Iranian Intelligence Group
June 20, 2019: According to the New York Times, the same day President Trump calls off a strike on Iranian targets, the United States Cyber Command conducted a cyberattack against an Iranian intelligence group that is believed to have played a part in planning the recent attacks against oil tankers. The cyberattack was meant to knock the intelligence group offline, even if just temporarily. Computer systems that control Iranian missile launches were also targeted in an additional breach.

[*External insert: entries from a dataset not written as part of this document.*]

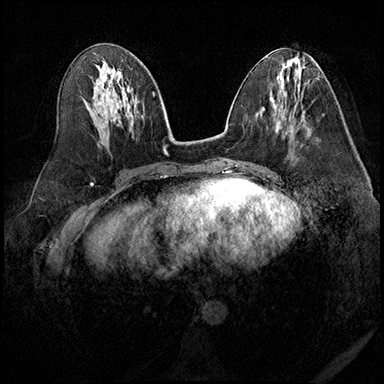
Breast MRI (dynamic contrast-enhanced), one axial slice; dynamic contrast-enhanced series, time point 2 of 8 at this slice position (early post-contrast); 3 T; TE 2.3 ms, TR 4.4 ms; 1 mm slice thickness; 384 × 384 image matrix. Female patient.
Annotated regions visible in this slice (semi-automatic segmentation, software-assisted and operator-edited):
- enhancing-tissue mask used for the functional tumour volume (all voxels passing the contrast-enhancement thresholds inside the analysis volume; usually the tumour): bounding box (x1, y1, x2, y2) in pixels: (280, 116, 292, 143)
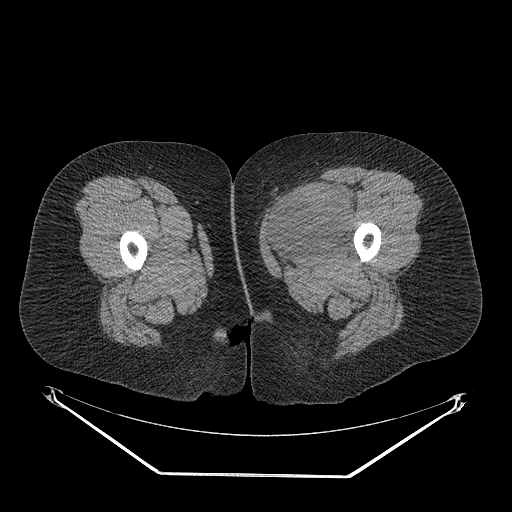
CT of an extremity soft-tissue mass (from a PET/CT study), one axial slice; position 25 of 267 along the scan axis; reconstruction kernel STANDARD; soft-tissue window (W 400 / L 40 HU); 3.75 mm slice thickness; 512 × 512 image matrix, field of view 500 × 500 mm. Female patient. From the clinical record (not read from this slice): histological type: myxofibrosarcoma; grade: intermediate; site of the primary tumour: left thigh.
Outlined on this slice (expert contour drawn on MRI and transferred to this co-registered scan by the dataset authors):
- gross tumour volume including surrounding oedema: bounding box (x1, y1, x2, y2) in pixels: (265, 183, 355, 257)
- gross tumour volume (mass): (269, 189, 353, 255)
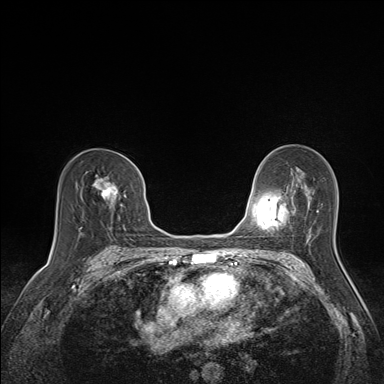
Breast MRI (dynamic contrast-enhanced), one axial slice. Slice 91 of 160 in the series (ordered by position). Dynamic contrast-enhanced series, time point 2 of 7 at this slice position (early post-contrast). 1.5 T. TE 1.6 ms, TR 5 ms. 1.1 mm slice thickness. 384 × 384 image matrix, field of view 300 × 300 mm. Female patient.
Outlined on this slice (semi-automatic segmentation, software-assisted and operator-edited):
- enhancing-tissue mask used for the functional tumour volume (all voxels passing the contrast-enhancement thresholds inside the analysis volume; usually the tumour): box from (x=95, y=176) to (x=120, y=211) px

June 25, 2019: The company was struck with a large lawsuit for allegedly violating the privacy of its consumers. Safaricom was accused of breaching data on 11.5 million customers by exposing their biodata and sports betting history. Specific subscriber data exposed consists of full names, their phone numbers, identity numbers, passport numbers, gender, age, and total amounts gambled.
June 26, 2019: An insurer and administrator of dental and vision benefits, Dominion National, faced a security breach. A comprehensive investigative review determined that the potentially compromised information may include the following data: names, addresses, dates of birth, email addresses, Social Security numbers, taxpayer identification number, bank account and routing numbers, member ID numbers, group numbers, and subscriber names of what amounts to 10% of Delaware’s population.